Material and methods
Microarray data
RNA sequencing data were downloaded from the ‘UCSC Toil RNAseq Recompute’ Data Hub (https://toil.xenahubs.net) through the UCSC-Xena platform (https://xena.ucsc.edu/) (Goldman et al. Citation2020). RNA-seq expression data of 19,131 patients were downloaded from https://xenabrowser.net/datapages/?data set=TcgaTargetGtex_rsem_gene_tpm&host=https%3A%2F%2Ftoil.xxenahub.net&removeHub=https%3A%2F%2Fxena.treehouse.gi.ucsc.edu%3A443. Their corresponding clinical information was collected from https://xenabrowser.net/datapages/?dataset=TcgaTar-getGTEX_phenotype.txt&host=https%3A%2F%2Ft-oil.xexenahu.net&removeHub=https%3A%2F%2Fxe-na.treehouse.gi.ucsc.edu%3A443. Subsequently, the TCGA-OV samples with detailed_category set to ‘Ovarian Serous Cystadenocarcinoma’ were extracted and 427 cases with tumors were obtained. The GTEx samples with detailed_category set to ‘Ovary’ were extracted and 88 normal samples were obtained. The clinicopathological characteristics of these patients are presented in Supplementary Table 1.
Based on the gene annotation information (hg38) from the GENCODE database (https://www.gencode-genes.org/) (Harrow et al. Citation2012), 60,498 Ensembl IDs were converted to gene symbols. Genes with low expression levels were filtered out, and genes with expression levels > 0 in over 1/3 of samples were retained. Finally, a total of 16,746 genes were identified.

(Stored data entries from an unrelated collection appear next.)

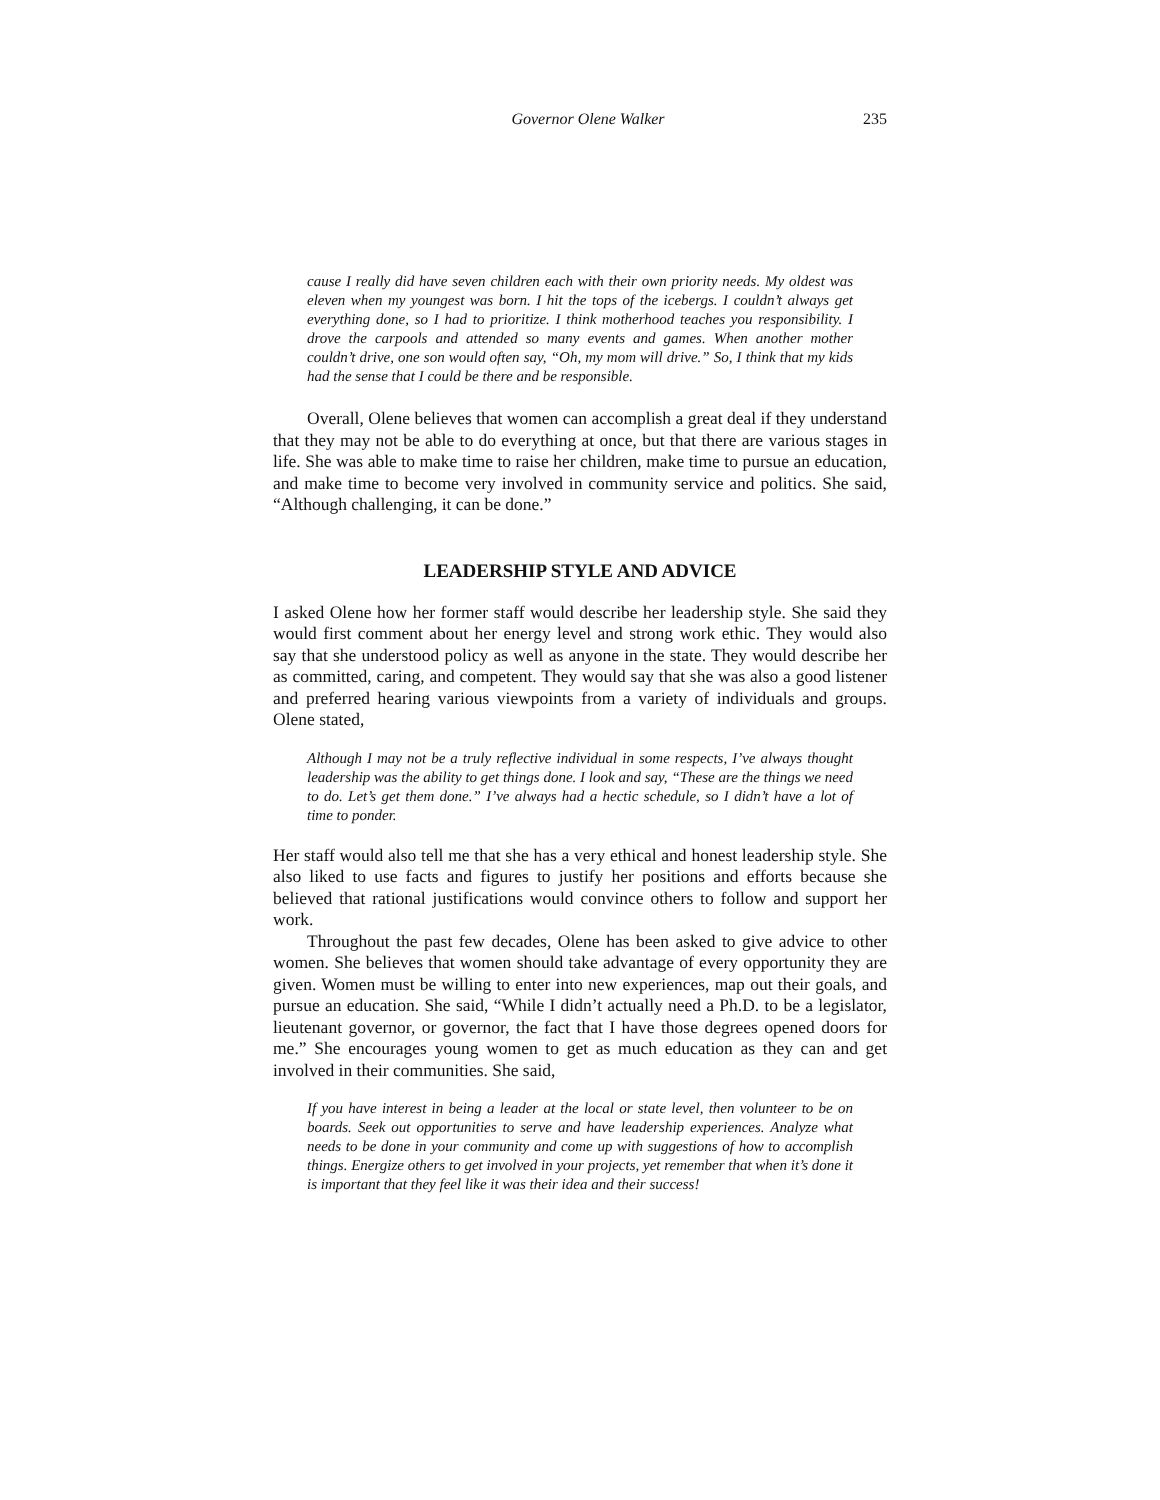Governor Olene Walker 235
cause I really did have seven children each with their own priority needs. My oldest was eleven when my youngest was born. I hit the tops of the icebergs. I couldn’t always get everything done, so I had to prioritize. I think motherhood teaches you responsibility. I drove the carpools and attended so many events and games. When another mother couldn’t drive, one son would often say, “Oh, my mom will drive.” So, I think that my kids had the sense that I could be there and be responsible.
Overall, Olene believes that women can accomplish a great deal if they understand that they may not be able to do everything at once, but that there are various stages in life. She was able to make time to raise her children, make time to pursue an education, and make time to become very involved in community service and politics. She said, “Although challenging, it can be done.”
LEADERSHIP STYLE AND ADVICE
I asked Olene how her former staff would describe her leadership style. She said they would first comment about her energy level and strong work ethic. They would also say that she understood policy as well as anyone in the state. They would describe her as committed, caring, and competent. They would say that she was also a good listener and preferred hearing various viewpoints from a variety of individuals and groups. Olene stated,
Although I may not be a truly reflective individual in some respects, I’ve always thought leadership was the ability to get things done. I look and say, “These are the things we need to do. Let’s get them done.” I’ve always had a hectic schedule, so I didn’t have a lot of time to ponder.
Her staff would also tell me that she has a very ethical and honest leadership style. She also liked to use facts and figures to justify her positions and efforts because she believed that rational justifications would convince others to follow and support her work.
Throughout the past few decades, Olene has been asked to give advice to other women. She believes that women should take advantage of every opportunity they are given. Women must be willing to enter into new experiences, map out their goals, and pursue an education. She said, “While I didn’t actually need a Ph.D. to be a legislator, lieutenant governor, or governor, the fact that I have those degrees opened doors for me.” She encourages young women to get as much education as they can and get involved in their communities. She said,
If you have interest in being a leader at the local or state level, then volunteer to be on boards. Seek out opportunities to serve and have leadership experiences. Analyze what needs to be done in your community and come up with suggestions of how to accomplish things. Energize others to get involved in your projects, yet remember that when it’s done it is important that they feel like it was their idea and their success!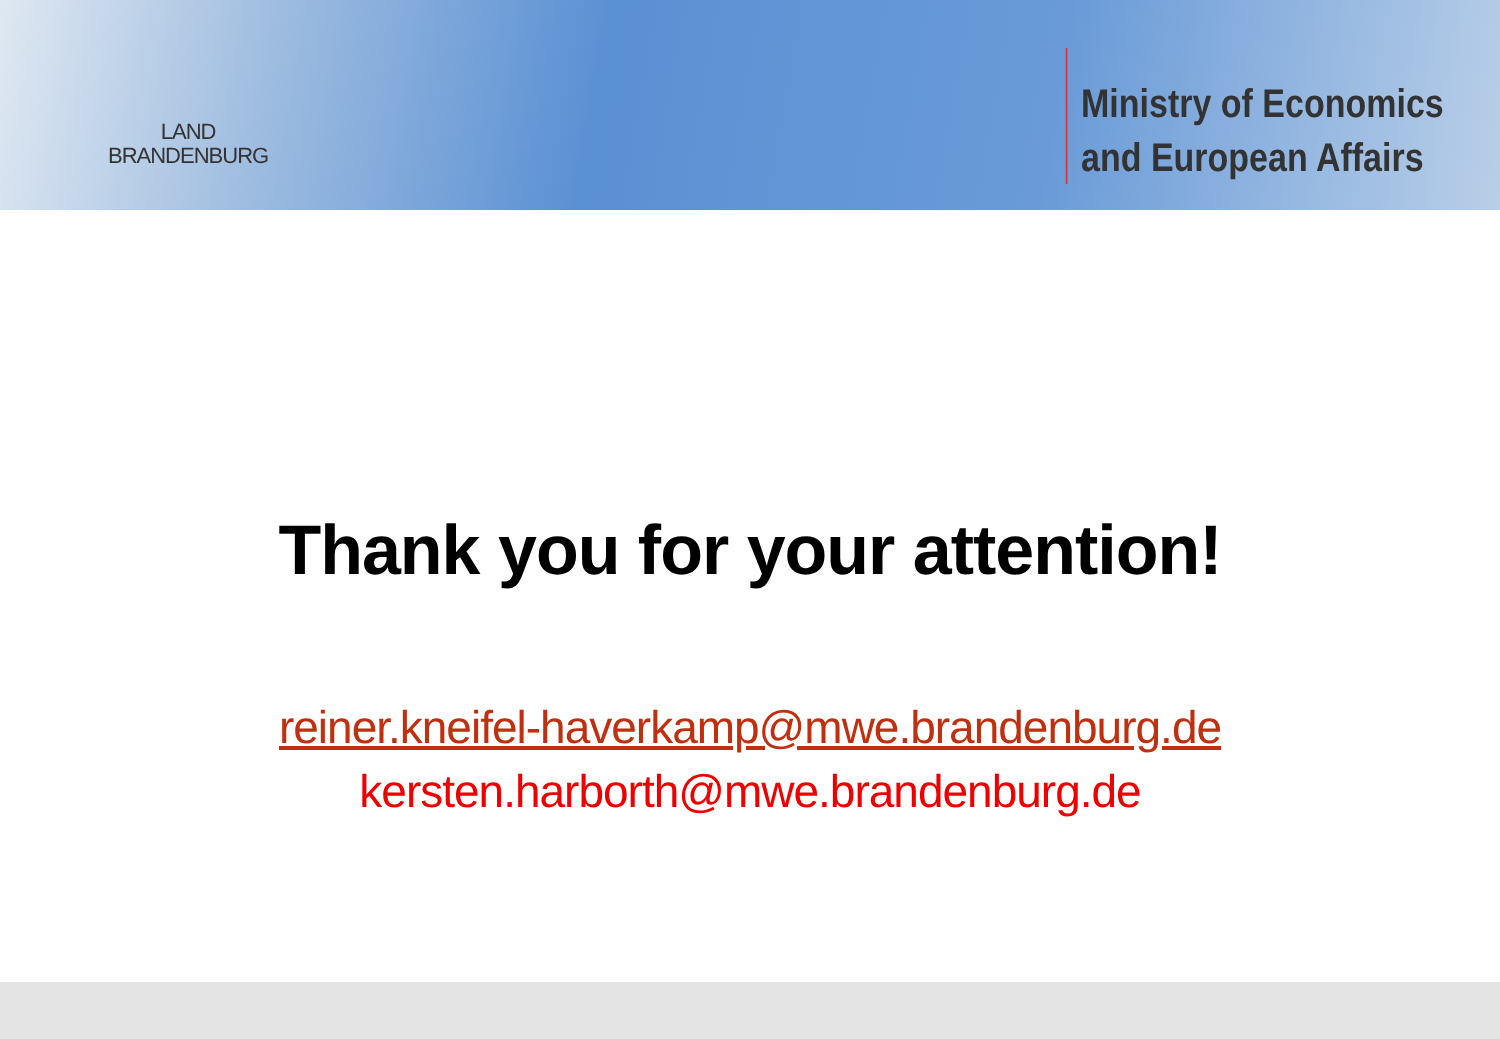LAND
BRANDENBURG
Ministry of Economics
and European Affairs
Thank you for your attention!
reiner.kneifel-haverkamp@mwe.brandenburg.de
kersten.harborth@mwe.brandenburg.de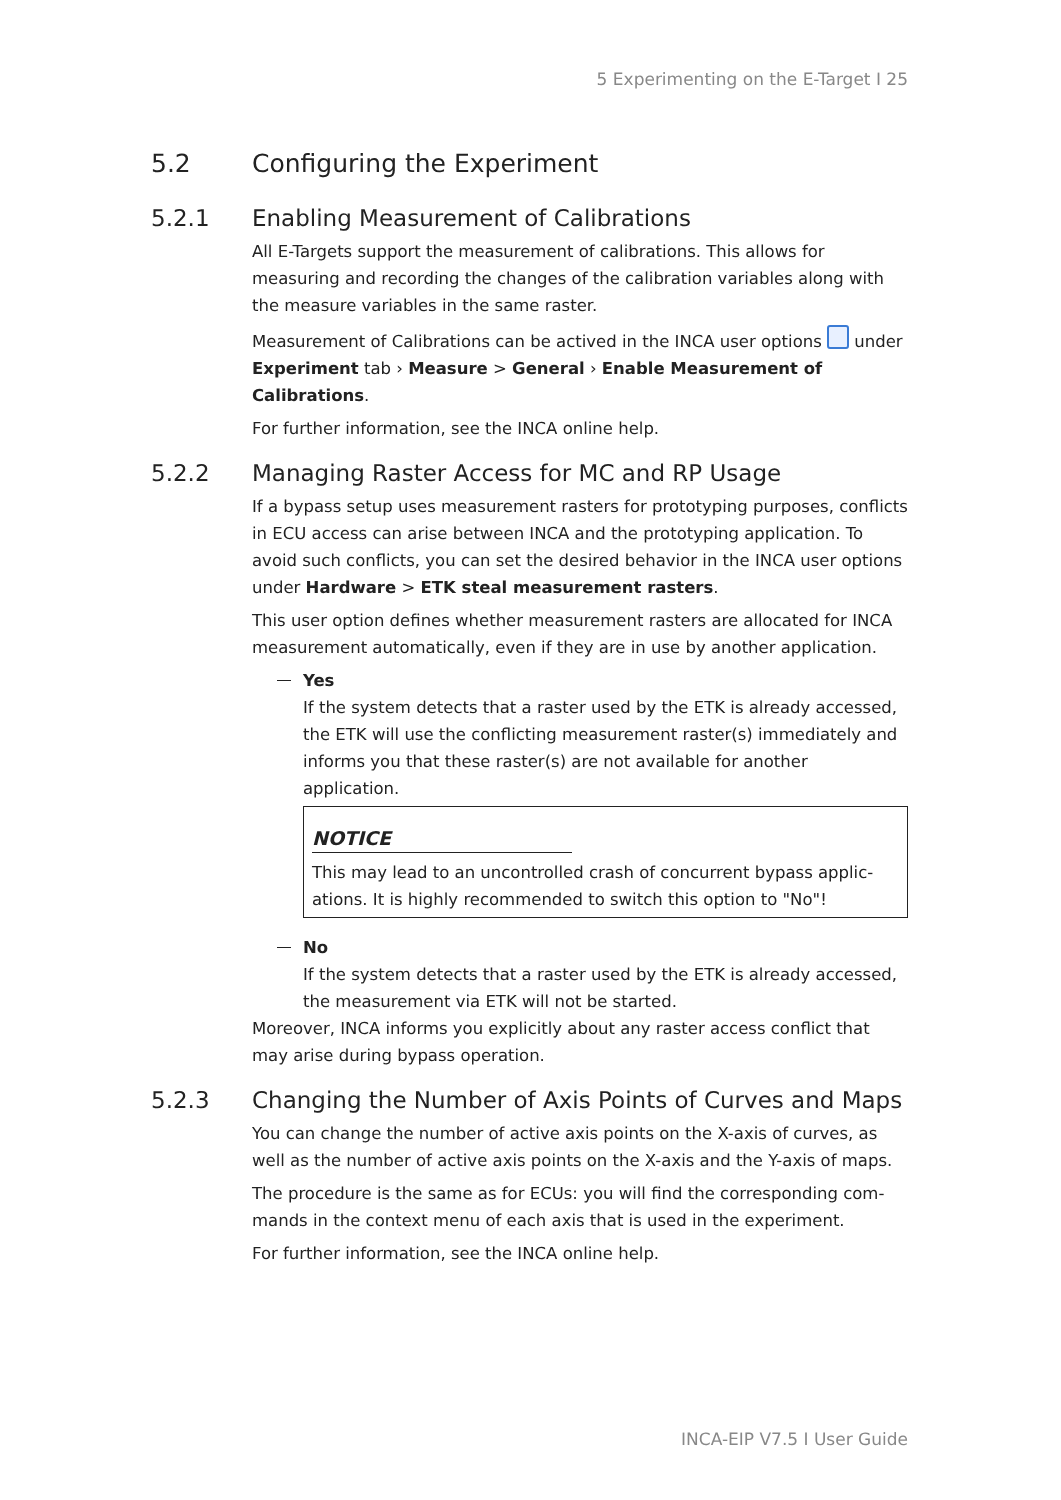5 Experimenting on the E-Target I 25
5.2 Configuring the Experiment
5.2.1 Enabling Measurement of Calibrations
All E-Targets support the measurement of calibrations. This allows for measuring and recording the changes of the calibration variables along with the measure variables in the same raster.
Measurement of Calibrations can be actived in the INCA user options under Experiment tab › Measure > General › Enable Measurement of Calibrations.
For further information, see the INCA online help.
5.2.2 Managing Raster Access for MC and RP Usage
If a bypass setup uses measurement rasters for prototyping purposes, conflicts in ECU access can arise between INCA and the prototyping application. To avoid such conflicts, you can set the desired behavior in the INCA user options under Hardware > ETK steal measurement rasters.
This user option defines whether measurement rasters are allocated for INCA measurement automatically, even if they are in use by another application.
Yes
If the system detects that a raster used by the ETK is already accessed, the ETK will use the conflicting measurement raster(s) immediately and informs you that these raster(s) are not available for another application.
NOTICE
This may lead to an uncontrolled crash of concurrent bypass applic-ations. It is highly recommended to switch this option to "No"!
No
If the system detects that a raster used by the ETK is already accessed, the measurement via ETK will not be started.
Moreover, INCA informs you explicitly about any raster access conflict that may arise during bypass operation.
5.2.3 Changing the Number of Axis Points of Curves and Maps
You can change the number of active axis points on the X-axis of curves, as well as the number of active axis points on the X-axis and the Y-axis of maps.
The procedure is the same as for ECUs: you will find the corresponding com-mands in the context menu of each axis that is used in the experiment.
For further information, see the INCA online help.
INCA-EIP V7.5 I User Guide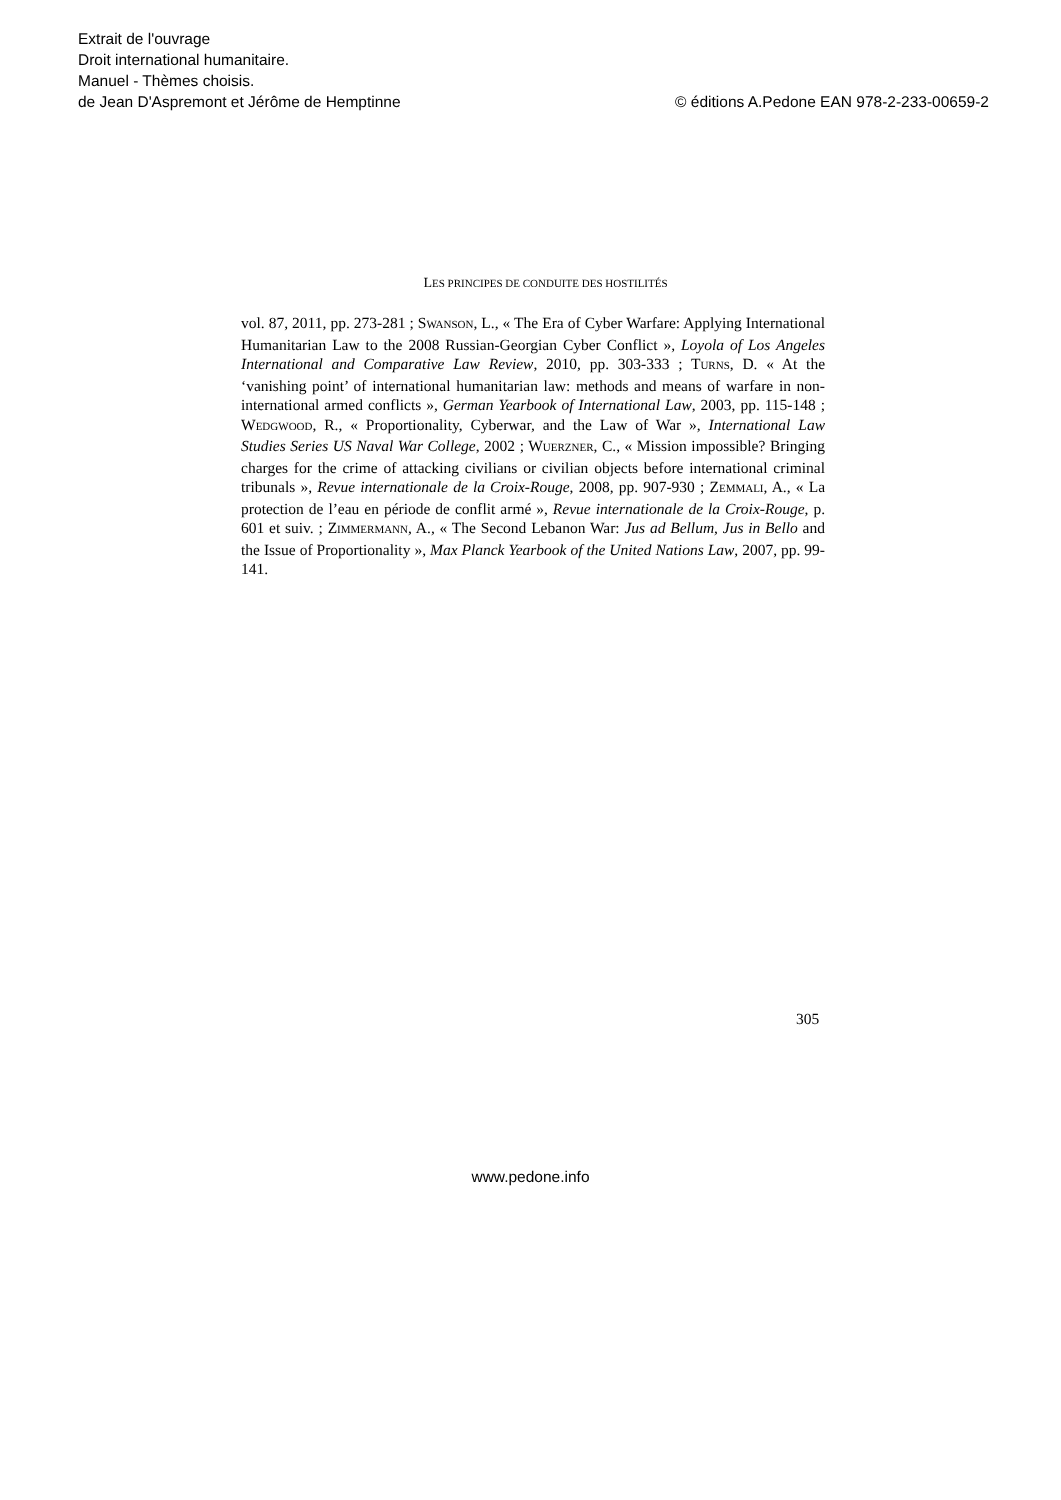Extrait de l'ouvrage
Droit international humanitaire.
Manuel - Thèmes choisis.
de Jean D'Aspremont et Jérôme de Hemptinne
© éditions A.Pedone EAN 978-2-233-00659-2
LES PRINCIPES DE CONDUITE DES HOSTILITÉS
vol. 87, 2011, pp. 273-281 ; SWANSON, L., « The Era of Cyber Warfare: Applying International Humanitarian Law to the 2008 Russian-Georgian Cyber Conflict », Loyola of Los Angeles International and Comparative Law Review, 2010, pp. 303-333 ; TURNS, D. « At the ‘vanishing point’ of international humanitarian law: methods and means of warfare in non-international armed conflicts », German Yearbook of International Law, 2003, pp. 115-148 ; WEDGWOOD, R., « Proportionality, Cyberwar, and the Law of War », International Law Studies Series US Naval War College, 2002 ; WUERZNER, C., « Mission impossible? Bringing charges for the crime of attacking civilians or civilian objects before international criminal tribunals », Revue internationale de la Croix-Rouge, 2008, pp. 907-930 ; ZEMMALI, A., « La protection de l’eau en période de conflit armé », Revue internationale de la Croix-Rouge, p. 601 et suiv. ; ZIMMERMANN, A., « The Second Lebanon War: Jus ad Bellum, Jus in Bello and the Issue of Proportionality », Max Planck Yearbook of the United Nations Law, 2007, pp. 99-141.
305
www.pedone.info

Identification of DEGs between OC and normal samples
Linear regression and empirical Bayesian methods (Quadrianto and Buntine Citation2016; Koop Citation2017) in the R limma package (version 3.10.3, http://www.biocon-ductor.org/packages/2.9/bioc/html/limma.html) (Smyth Citation2015) were used to analyze the DEGs between the tumor and normal groups. P-values were corrected using the Benjamini-Hochberg method. An adjusted P-value < 0.05 and |log2 fold change (FC)| > 2 were selected as the thresholds for DEG screening. Volcano plots were constructed using ggplot2 (version 3.2.1).
Screening of disease-related genes
Genes related to ovarian diseases including Brenner tumors, OC, and ovarian carcinosarcoma were screened from the DISEASES database (https://diseases.jensenlab.org/Search) (Pletscher-Frankild et al. Citation2015) using ‘ovarian’ as the keyword. Disease-related genes were integrated with the DEGs, and overlapping DEGs were selected for further analysis.
Functional enrichment analysis
Gene Ontology-Biological Process (GO-BP) (Ashburner et al. Citation2000) and Kyoto Encyclopedia of Genes and Genomes (KEGG) pathway (Kanehisa and Goto Citation2000) enrichment analyses of the overlapping DEGs were performed using the Metascape online tool (http://metascape.org) (Zhou et al. Citation2019). Only terms with P-value < 0.01, a minimum count of 3, and an enrichment factor > 1.5 were considered significant. Clustering analysis was conducted according to the similarity of genes enriched in each term (similarity > 0.3). The most statistically significant terms (those with minimum P-values) were selected and used to construct the cluster. The top 20 clusters based on P-values were visualized using a histogram.
To further explore the relationships among terms, an interaction network of the top 20 clusters was constructed using Cytoscape (version 3.4.0, http://chianti.ucsd.edu/cytoscape-3.4.0/) (Shannon et al. Citation2003). Terms were included in the network only if they had the minimum P-value in their cluster and similarity > 0.3.
PPI network and module construction
PPI pairs of identified DEGs were identified using three databases in Metascape software (Zhou et al. Citation2019), namely BioGrid (Chatr-Aryamontri et al. Citation2017), InWeb_IM (Li et al. Citation2017), and OmniPath (Türei et al. Citation2016), with default parameters (Min Network Size: 3; Max Network Size: 500). After obtaining pairs, PPI networks were constructed using Cytoscape software (version 3.4.0) (Shannon et al. Citation2003).
Significantly enriched modules from the PPI network were identified using Molecular Complex Detection (MCODE; version 1.5.1) (Bader and Hogue Citation2003). GO-BP and KEGG analyses of genes in the modules were performed using Metascape (Zhou et al. Citation2019).
Drug-gene interaction and drug-related pathway analysis
Drug-gene pairs were predicted using the Drug-Gene Interaction database (DGIdb version 2.0; http://www.dgidb.org/search_interactions) (Cotto et al. Citation2018), and the drug-gene network was established using Cytoscape software (Shannon et al. Citation2003).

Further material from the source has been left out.